Het concept volgens welke de eigenschappen van een stofafhankelijk van de eigenschappen van de samenstellende elementaire deeltjes, vormde later de basis van de gehele klassieke en algemeen aanvaarde theorie van de chemische structuur. Maar de verdiensten van Butlerov hielden daar niet op. Zijn ideeën vormden onder meer de basis van de regels waarmee wetenschappers later leerden de structuur van stoffen te bepalen.
De Russische chemicus gaf er de voorkeur aan kunstmatig uit te voerensynthetische reacties en met hun hulp om de kwaliteiten van radicalen in detail te bestuderen. De onderzoeker liet een rijk geschreven erfgoed na. Hij legde elk experiment in detail vast. Het was dankzij deze gewoonte dat de theorie van de structuur van organische chemie verscheen. Het was gebaseerd op Butlerovs rijke experimentele ervaring.

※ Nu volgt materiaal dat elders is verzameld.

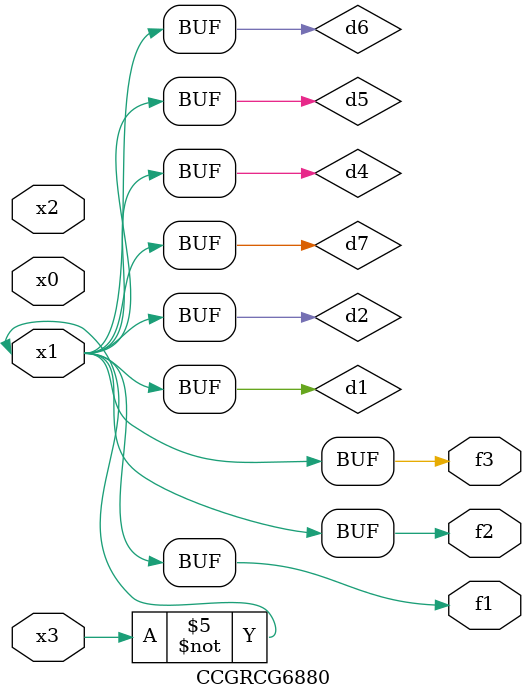
<source format=v>
module CCGRCG6880(
	input x0, x1, x2, x3,
	output f1, f2, f3
);

	wire d1, d2, d3, d4, d5, d6, d7;

	not (d1, x3);
	buf (d2, x1);
	xnor (d3, d1, d2);
	nor (d4, d1);
	buf (d5, d1, d2);
	buf (d6, d4, d5);
	nand (d7, d4);
	assign f1 = d6;
	assign f2 = d7;
	assign f3 = d6;
endmodule

</source>
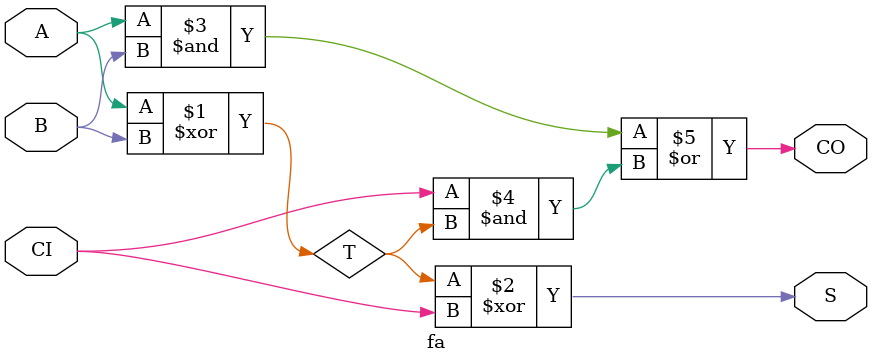
<source format=sv>
`timescale 1ns/1ns

module fa (A, B, CI, S, CO);
    input logic A, B, CI;
    output logic S, CO;

    logic T;

    assign T = A^B;

    assign S = T^CI;
    assign CO = (A&B)|(CI&T);

endmodule

</source>
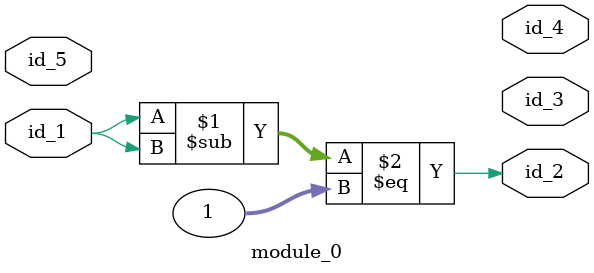
<source format=v>
module module_0 (
    id_1,
    id_2,
    id_3,
    id_4,
    id_5
);
  inout id_5;
  output id_4;
  output id_3;
  output id_2;
  input id_1;
  assign id_2 = id_1 - id_1 == 1;
endmodule

</source>
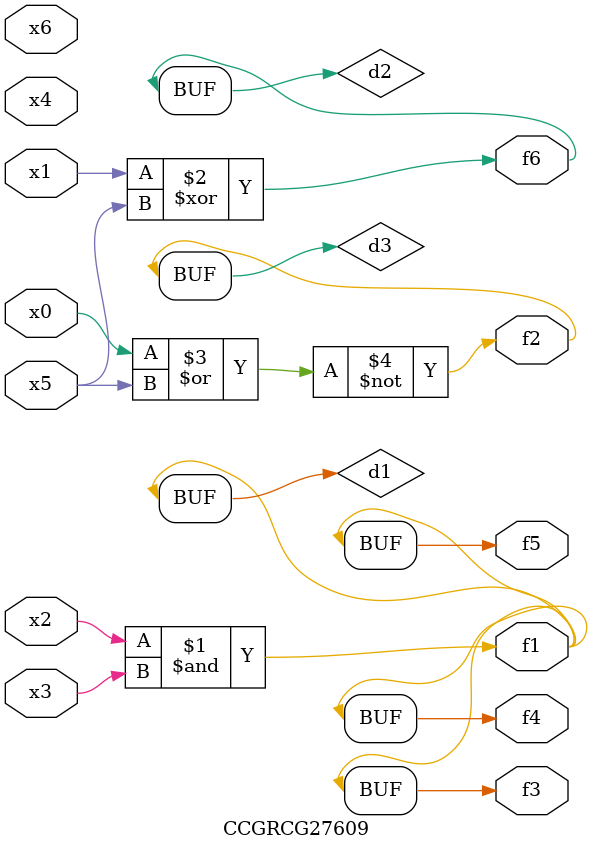
<source format=v>
module CCGRCG27609(
	input x0, x1, x2, x3, x4, x5, x6,
	output f1, f2, f3, f4, f5, f6
);

	wire d1, d2, d3;

	and (d1, x2, x3);
	xor (d2, x1, x5);
	nor (d3, x0, x5);
	assign f1 = d1;
	assign f2 = d3;
	assign f3 = d1;
	assign f4 = d1;
	assign f5 = d1;
	assign f6 = d2;
endmodule

</source>
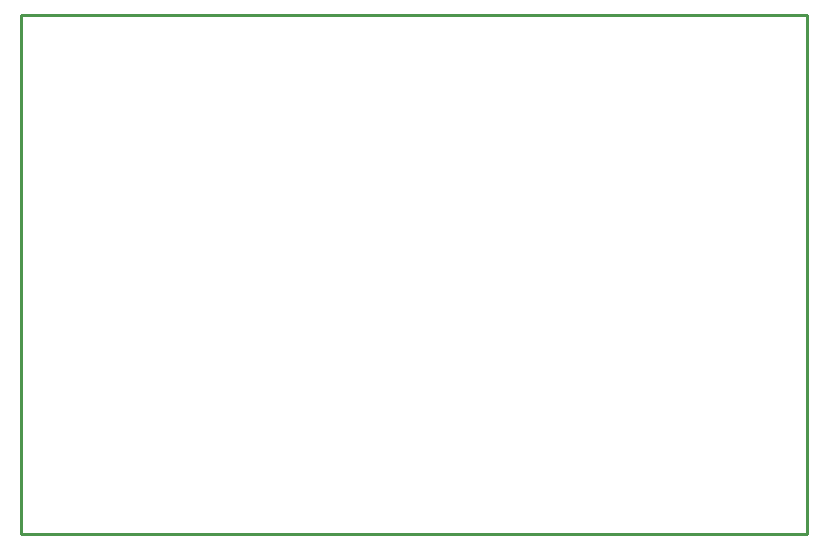
<source format=gko>
G04 Layer: BoardOutlineLayer*
G04 EasyEDA v6.5.40, 2024-02-19 09:39:11*
G04 Gerber Generator version 0.2*
G04 Scale: 100 percent, Rotated: No, Reflected: No *
G04 Dimensions in millimeters *
G04 leading zeros omitted , absolute positions ,4 integer and 5 decimal *
%FSLAX45Y45*%
%MOMM*%

%ADD10C,0.2540*%
D10*
X700023Y14199870D02*
G01*
X7299959Y14199870D01*
X7299959Y9800081D01*
X647700Y9800081D01*
X647700Y14199870D01*
X700023Y14199870D01*

%LPD*%
M02*

</source>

Pas met het verstrijken van de tijd werd duidelijk hoede organische theorie van Alexander Butlerov was van groot belang. Met behulp van zijn leringen bracht hij de paden van verder onderzoek voor zijn opvolgers en ideologische volgelingen in kaart. Zo besteedde een Russische chemicus veel aandacht aan ontledingsreacties. Hij geloofde dat je door ermee te experimenteren de meest nauwkeurige conclusies kunt trekken over de structuur van chemicaliën.
Profiteren van de voorzieningen van onze eigen biologischetheorie, Butlerov bestudeerde in detail het fenomeen isomerie, waarvan het principe hierboven werd beschreven. Toen prikkelde het de geest van veel vooruitstrevende wetenschappers. Door experiment na experiment uit te voeren, kon Butlerov tertiaire butylalcohol verkrijgen, de eigenschappen ervan beschrijven en het bestaan van isomeren van deze complexe stof bewijzen. Het onderzoek van de uitstekende chemicus werd voortgezet door zijn studenten: Vladimir Markovnikov en Alexander Popov.